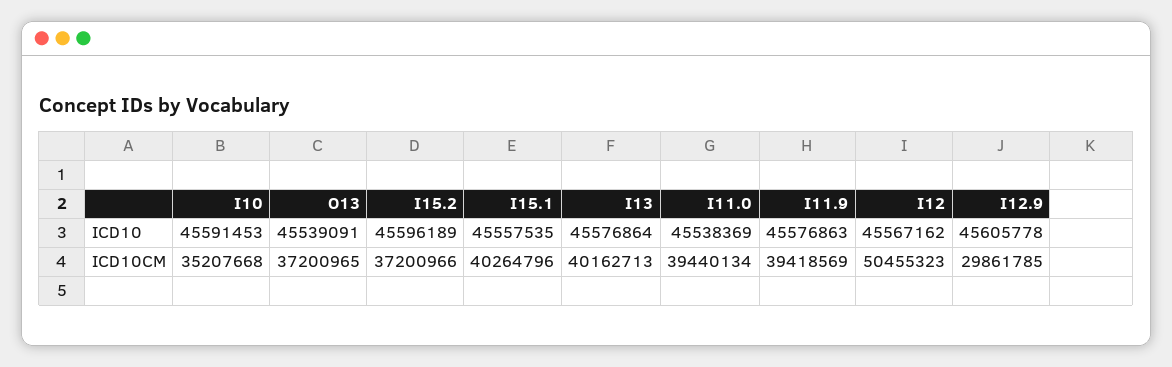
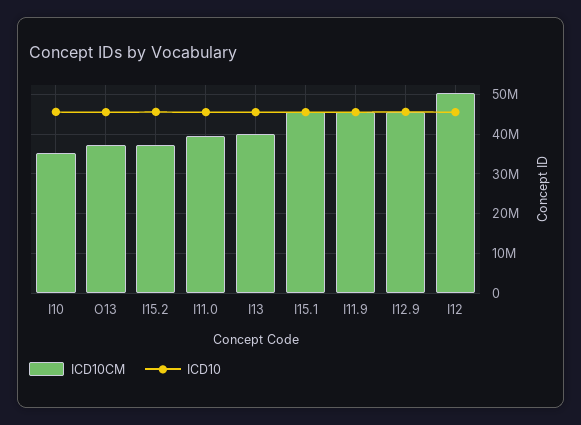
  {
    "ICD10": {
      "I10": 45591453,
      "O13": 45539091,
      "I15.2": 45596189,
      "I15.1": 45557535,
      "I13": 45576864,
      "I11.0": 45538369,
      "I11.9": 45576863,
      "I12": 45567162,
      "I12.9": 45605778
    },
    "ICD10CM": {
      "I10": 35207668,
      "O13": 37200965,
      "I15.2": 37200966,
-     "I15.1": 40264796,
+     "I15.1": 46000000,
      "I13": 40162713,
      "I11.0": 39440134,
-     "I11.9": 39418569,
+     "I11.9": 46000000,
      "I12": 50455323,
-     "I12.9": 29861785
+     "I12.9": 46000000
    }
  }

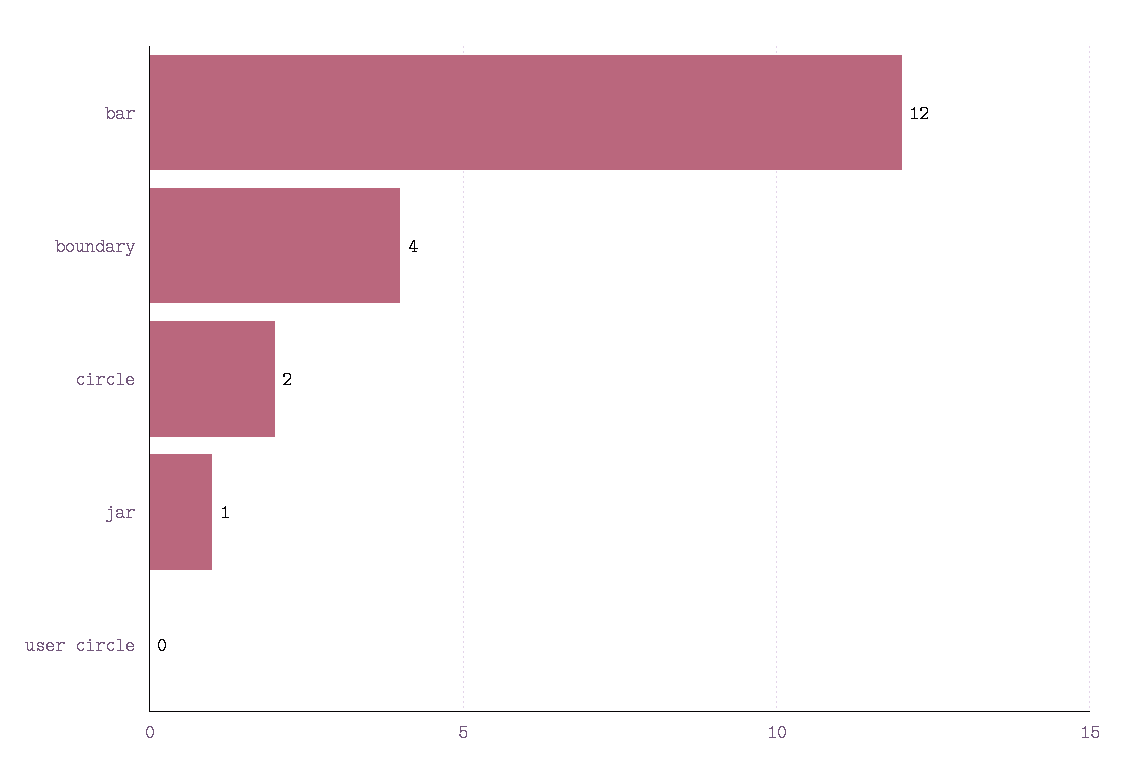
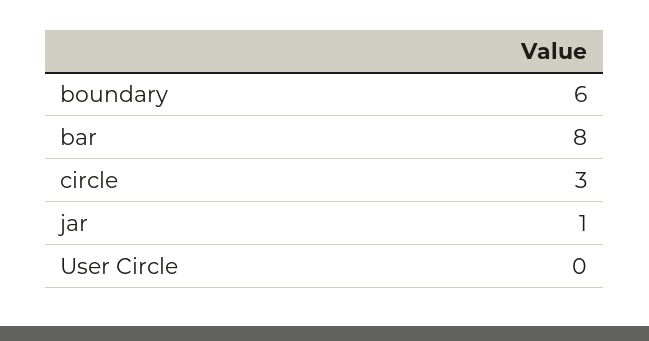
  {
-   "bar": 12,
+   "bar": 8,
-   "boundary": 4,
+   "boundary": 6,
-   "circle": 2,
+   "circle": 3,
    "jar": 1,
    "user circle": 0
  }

======

» **EXERCISE DETAILS**
Without changing a single word, set down all of the material again and leave out its pictures.

» **THE COMPLETED TASK**
  {
    "ICD10": {
      "I10": 45591453,
      "O13": 45539091,
      "I15.2": 45596189,
      "I15.1": 45557535,
      "I13": 45576864,
      "I11.0": 45538369,
      "I11.9": 45576863,
      "I12": 45567162,
      "I12.9": 45605778
    },
    "ICD10CM": {
      "I10": 35207668,
      "O13": 37200965,
      "I15.2": 37200966,
-     "I15.1": 40264796,
+     "I15.1": 46000000,
      "I13": 40162713,
      "I11.0": 39440134,
-     "I11.9": 39418569,
+     "I11.9": 46000000,
      "I12": 50455323,
-     "I12.9": 29861785
+     "I12.9": 46000000
    }
  }

  {
-   "bar": 12,
+   "bar": 8,
-   "boundary": 4,
+   "boundary": 6,
-   "circle": 2,
+   "circle": 3,
    "jar": 1,
    "user circle": 0
  }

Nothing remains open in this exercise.